Mike Lynn, a computer security researcher is at the center of the controversy. He and his team found the problem with the Cisco routers, and were immediately praised for their efforts to disclose and share the problem with various corporate IT departments. Last July, Lynn was a speaker at a security conference held in Las Vegas regarding the Black Hat bug and other unrelated security glitches. He demonstrated how the bug worked and the havoc it could wreak on the routing system.
As a companion to the talk at the conference, Internet Security Solutions and Mike Lynn and his team had put together a security booklet in which Cisco had included reading material regarding their routers and CD-ROMs with information about product security. However, just a day before the conference, Cisco representatives did an about-face and pulled all the material out of the books and CD-ROMs, claiming that the material had proprietary source code that could essentially drive the company to ruin. People working the conference then spent hours removing all the CD-ROMs from the booklets and everything seemed to be fixed. The founder of the Black Hat conference, Jeff Moss states in his interview with Wired Magazine, “The (revised) CDs were starting to show up, and it looked like everything was fine. Cisco was happy, ISS was happy, and it looked like we dodged that bulled.”
However, much to Lynn and Moss’s surprise, almost immediately following the conference, FBI agents began investigating Lynn for “theft of trade secrets.” ISS was responsible for opening the investigation and the accusations stemmed from the inclusion of the source codes in the CD-ROMs and the disclosure of the bug in the first place. The legal investigation and wrangling finally came to a close a few weeks ago and the FBI case is now officially closed.

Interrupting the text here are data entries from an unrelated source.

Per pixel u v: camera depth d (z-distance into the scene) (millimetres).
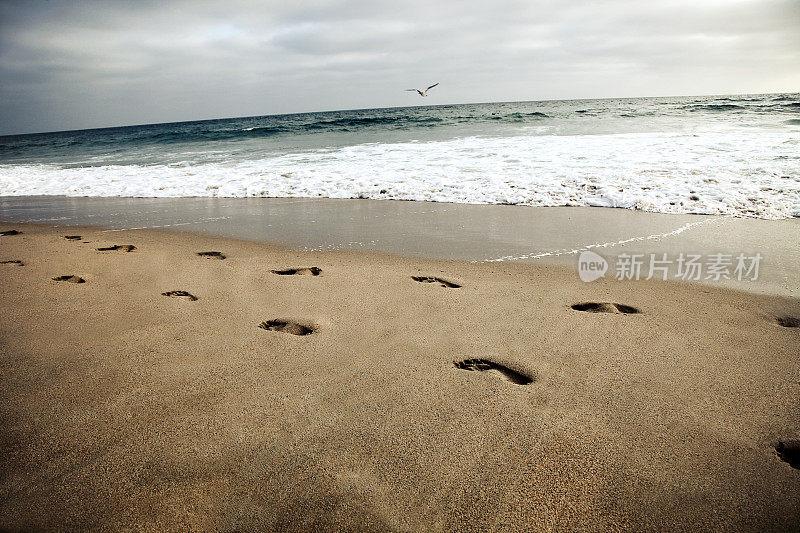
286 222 5977
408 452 1802
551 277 3779
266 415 2035
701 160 7758
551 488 1629
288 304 3295
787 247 4281
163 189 8656
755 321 2920
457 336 2775
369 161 10031
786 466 1726
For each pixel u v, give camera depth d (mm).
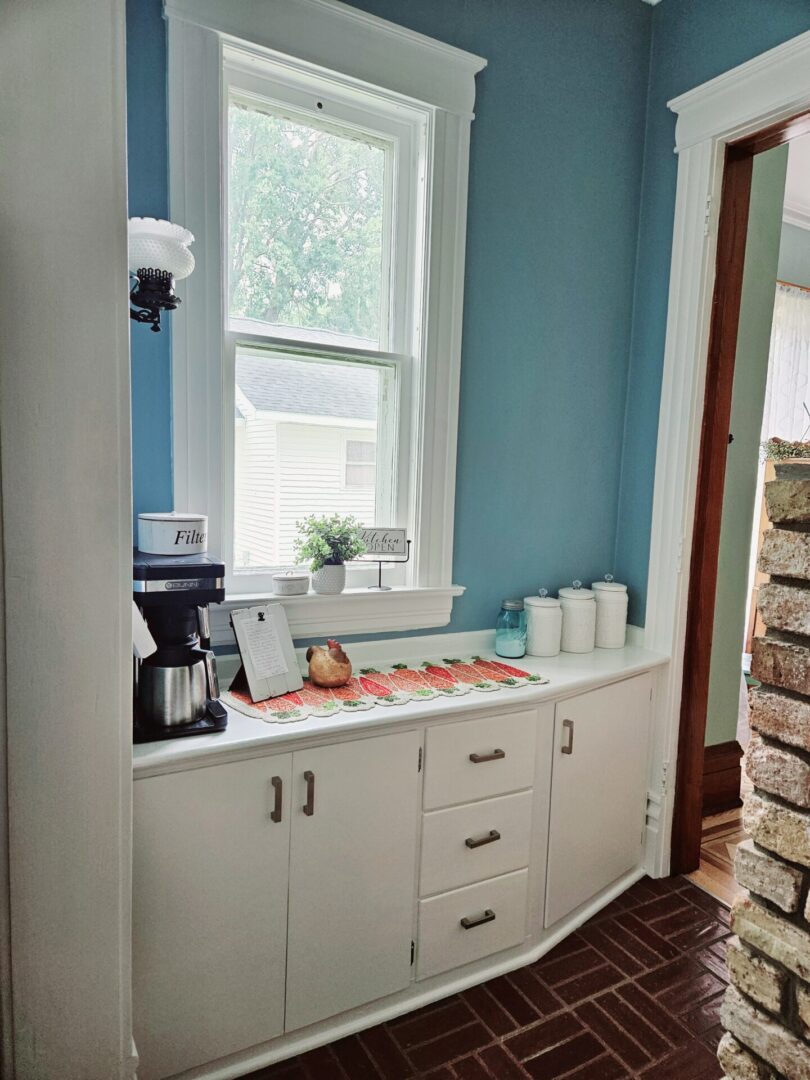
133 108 1700
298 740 1613
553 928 2158
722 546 2953
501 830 1963
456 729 1848
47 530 1212
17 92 1135
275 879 1624
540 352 2434
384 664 2197
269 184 1977
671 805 2498
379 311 2188
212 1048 1590
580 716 2133
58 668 1239
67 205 1181
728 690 3062
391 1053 1702
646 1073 1654
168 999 1523
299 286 2047
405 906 1820
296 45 1858
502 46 2234
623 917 2271
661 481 2496
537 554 2523
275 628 1896
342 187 2092
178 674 1568
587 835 2227
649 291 2570
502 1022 1808
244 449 1987
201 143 1771
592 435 2600
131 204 1717
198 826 1520
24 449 1184
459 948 1922
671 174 2479
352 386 2145
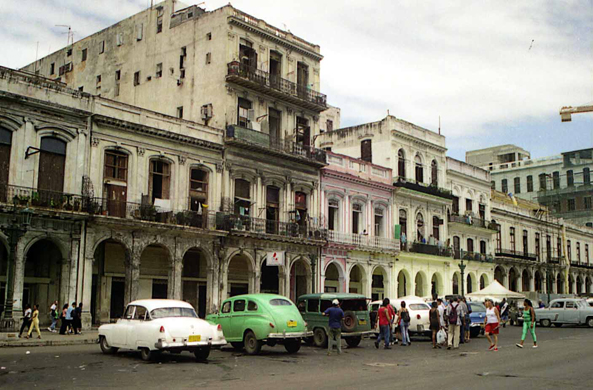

From reading about and researching this case, I wholeheartedly believe that Cisco’s altering of the CD-ROM and ISS’s charge of “trade secret theft,” and all the legal wrangling that ensued really had nothing to do with “proprietary information,” and had everything to do with trying to quiet criticism of their product. It seems like more and more companies are trying to cover up fatal flaws in their systems or trying to offer quick fixes for bugs in an effort to quietly brush things under the rug and avoid a public uproar. We saw it just recently with the Sony RootKit case. In this case, Cisco wanted to avoid loss of profit and respect in the tech world, so when someone blew the whistle on the flaws in their routers, they immediately tried to silence and punish the research team that found the problems. Such practices by big corporations threat the advancement of innovation and consumer confidence. Moss states in the article that this can happen to anyone who blows the whistle on a big company and “it’s just going to be a big stifling of innovation, and it’s going to drive researchers underground.” Technology corporations should either build perfect devices, or be prepared to be honest with the public when they are not perfect.